As a little kid, I remember being bundled up with the rest of my six siblings and piling into our van and driving through the cold, slushy Ohio weather to attend a Christmas show called "The Living Christmas Tree." Part pageant, part musical extravaganza, thousands would crowd into Grace Brethren Church to celebrate Christmas together. Another year, a similar scene was reenacted as we saw CCM all-stars perform Handel’s Young Messiah. It certainly wasn’t the music, it wasn’t the performance; rather there was something about celebrating Christmas in musical community that was simply right.
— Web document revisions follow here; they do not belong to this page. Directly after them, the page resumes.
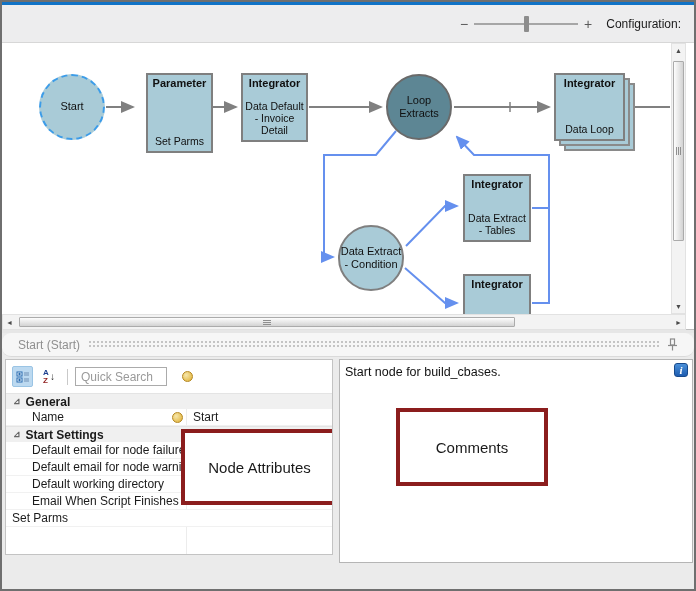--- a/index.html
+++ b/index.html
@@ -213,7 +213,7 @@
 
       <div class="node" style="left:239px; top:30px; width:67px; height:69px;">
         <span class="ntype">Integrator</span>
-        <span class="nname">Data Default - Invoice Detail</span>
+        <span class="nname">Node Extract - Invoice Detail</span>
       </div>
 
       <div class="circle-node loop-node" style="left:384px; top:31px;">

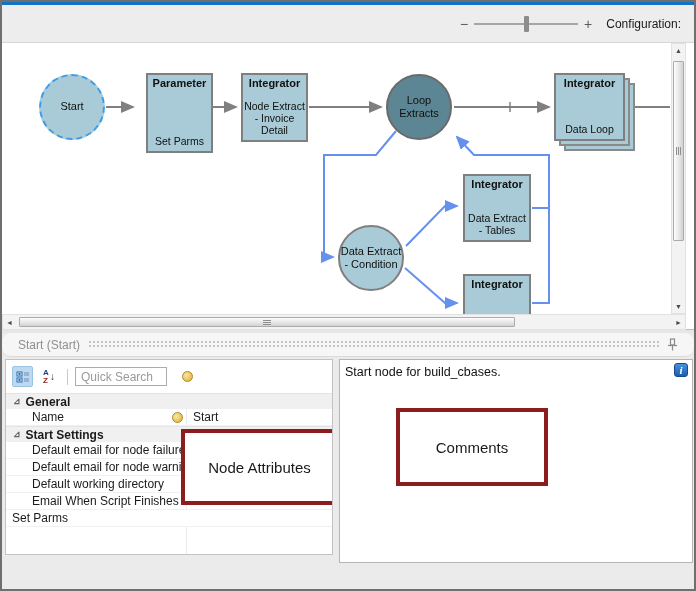--- a/index.html
+++ b/index.html
@@ -82,7 +82,7 @@
   .splitter { height: 4px; background: #e6e6e6; border-top: 1px solid #bcbcbc; }
   .pane-header {
     height: 24px; background: #f6f6f6; border-bottom: 1px solid #dadada;
-    display: flex; align-items: center; padding: 0 16px; gap: 8px; border-radius: 9px;
+    display: flex; align-items: center; padding: 0 8px; gap: 8px; border-radius: 9px;
   }
   .pane-title { font-size: 12px; color: #8f8f8f; white-space: nowrap; }
   .dotted-fill { flex: 1; height: 9px;

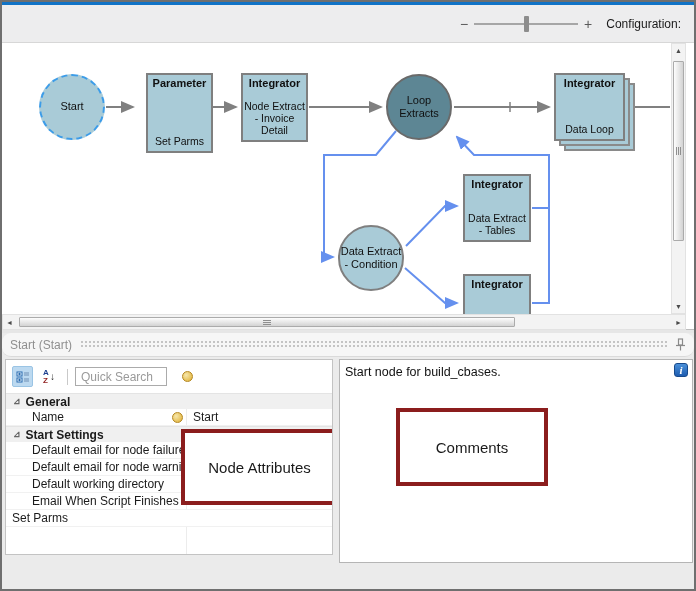--- a/index.html
+++ b/index.html
@@ -154,7 +154,7 @@
     color: #fff; font-family: "Liberation Serif", serif; font-weight: bold; font-style: italic;
     font-size: 11px; line-height: 12px; text-align: center;
   }
-  .comments-overlay { left: 56px; top: 48px; width: 152px; height: 78px; }
+  .comments-overlay { left: 56px; top: 48px; width: 152px; height: 87px; }
 </style>
 </head>
 <body>

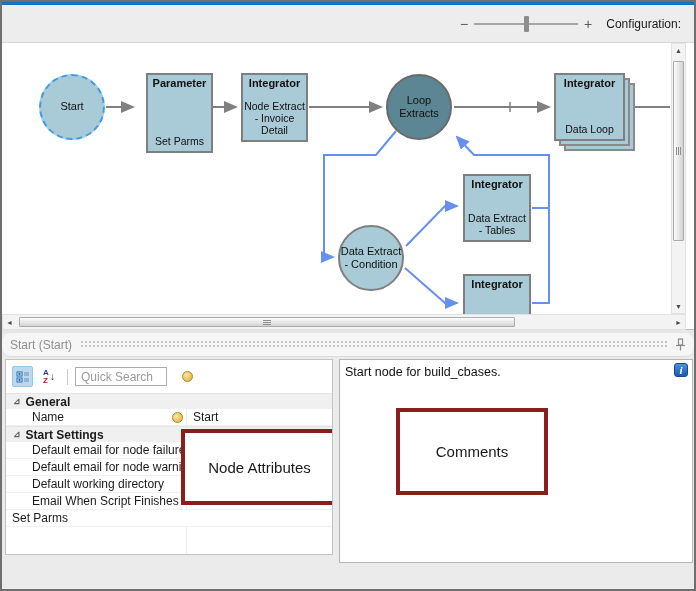--- a/index.html
+++ b/index.html
@@ -340,6 +340,10 @@
           <span class="prop-value"></span>
         </div>
         <div class="prop-row">
+          <span class="prop-name">
+              <span>Starting node</span>
+              <span class="coin"></span>
+            </span>
           <span class="prop-value">Set Parms</span>
         </div>
         <div class="grid-rest">

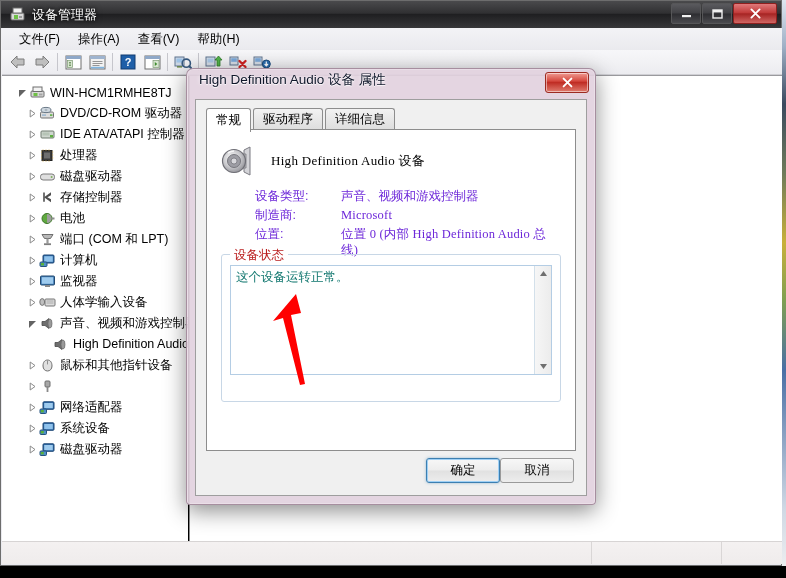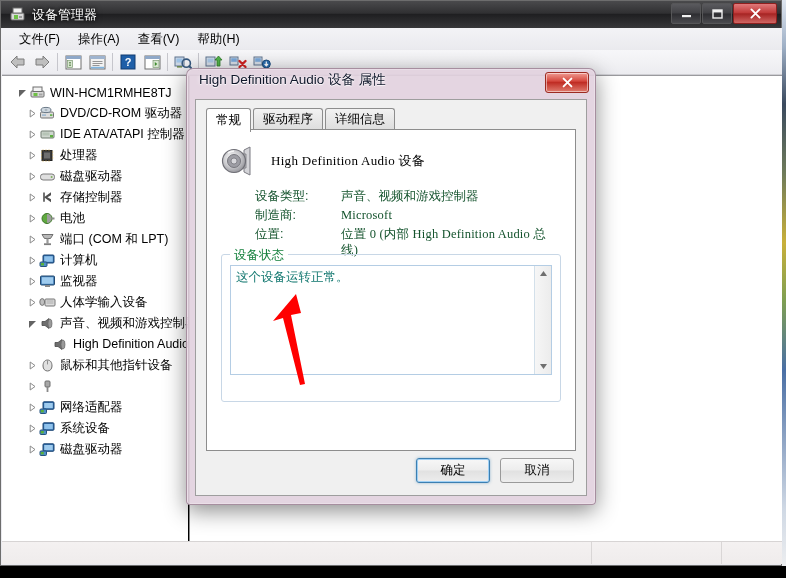--- a/index.html
+++ b/index.html
@@ -157,7 +157,7 @@
   #devicon{width:36px;height:34px;margin-right:14px;flex:0 0 36px;}
   #devname{font-family:"Liberation Serif","DejaVu Serif",serif;font-size:13px;color:#000;padding-top:8px;letter-spacing:.3px;}
   
-  #devinfo{position:absolute;left:48px;top:58px;right:18px;font-size:12.5px;color:#14532d;}
+  #devinfo{position:absolute;left:48px;top:58px;right:18px;font-size:12.5px;color:#6d28d9;}
   .irow{display:flex;margin-bottom:3px;line-height:16px;}
   .ilabel{width:86px;flex:0 0 86px;}
   .ivalue{flex:1;}

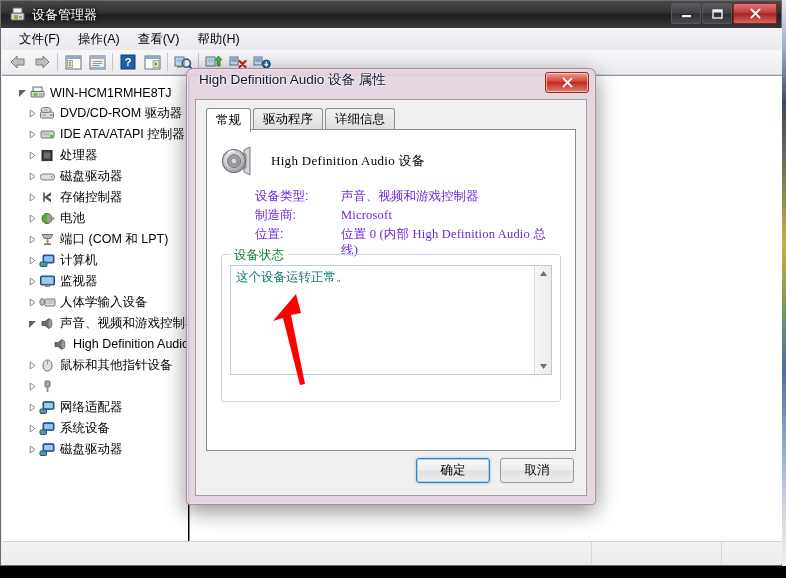--- a/index.html
+++ b/index.html
@@ -168,7 +168,7 @@
     border:1px solid #c8d7e6;border-radius:3px;box-sizing:border-box;
   }
   #statusgroup .glabel{
-    position:absolute;left:8px;top:-8px;background:#fff;padding:0 4px;font-size:12.5px;color:#15803d;
+    position:absolute;left:8px;top:-8px;background:#fff;padding:0 4px;font-size:12.5px;color:#b91c1c;
   }
   #statusbox{
     position:absolute;left:8px;top:10px;right:8px;height:110px;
December brings a lot of things that people don’t enjoy and love to rail against: commercialism, “Happy Holidays!” instead of “Merry Christmas,” and Kenny G releasing yet another holiday album. But there is also the Christmas spirit, when “Faithful friends who are dear to us, gather near to us once more.” Even if you are sick of Christmas carols by the time Dec. 25 arrives, these songs continue to be played because they touch on eternal truths buried in the commonplace.
There’s a reason that Christmas peels back the layers of life and shows community in a unique way. We celebrate Christmas in honor of Jesus Christ being born a baby in a manger, of God being made flesh. One of the many beautifully painful things the incarnated Christ did was to knit together a patchwork of people from very different cultures into His church. Just look at the motley crew of apostles—a tax collector, a couple hardheaded brothers, fishermen, a former Pharisee. Even within the “homogeneous” land of Israel, this ragtag group became the builders of the early Church.
This community was built through the life death, and resurrection of the child born in Bethlehem, the God-man Jesus. There is a reason friends gather to sing Christmas carols. We don’t gather to sing Thanksgiving songs or even Easter songs, but we do for Christmas. Perhaps it is because the birth of Jesus was celebrated in community and with song. When the birth was announced to the shepherds, pastor Russ Ramsey says, “It was as if there were millions of angels hiding just behind some celestial corner, and once they heard, ‘Unto you is born this day a Savior, who is Christ the Lord!’ they were unable to contain their joy any longer and all rushed in, praising God, singing, ‘Glory to God in the highest, and on earth peace among those with whom He is pleased.’” And then the shepherds, en masse, went to celebrate with Mary and Joseph. I don’t know if shepherds can carry a tune, but I am sure if they could, they probably tried to imitate those angels.
Christmas is meant to be celebrated in musical community and there are artists out there who are doing just that. This year, among others, there is the fantastic Salvation is Created compilation by Bifrost Arts [see our review]. And Andrew Peterson, of the Square Peg Alliance, released a 10th anniversary re-mastered version of his Christmas masterpiece Behold the Lamb Of God. In the yearly tour, he recreates what was so beautiful about my childhood Christmas concerts; not only has it told the tale of Christ with artists like Derek Webb, Alison Krauss, Pierce Pettis, Randall Goodgame, Bebo Norman, Buddy Miller, Mindy Smith and two-thirds of Nickel Creek, but it is done in a way that connects the audience to the story. Perhaps that is why it is so fitting that the concerts end with the audience singing “O Come All Ye Faithful” and the band dimming the lights and walking off the stage while the singing is still going on. They become part of the community that is not there to worship them, but to worship the One who inspires the songs.
Peterson says that in the five years of shaping what became Behold, he “began to discover the blessing of artistic community. You see, by then I no longer felt ownership of the project. I was compelled to tell Jesus’ story with the gifts He gave me–the biggest of those not being my songwriting at all but the community of the Kingdom itself. And telling that story hundreds of times has changed me. I love the Gospel more for it.” Perhaps that is part of the reason Christmas is so special. We cannot take ownership of Christ’s birth; we can’t point to what we did to help it come about or the program we planned to release it to the masses. All we can do is celebrate God’s plan in action.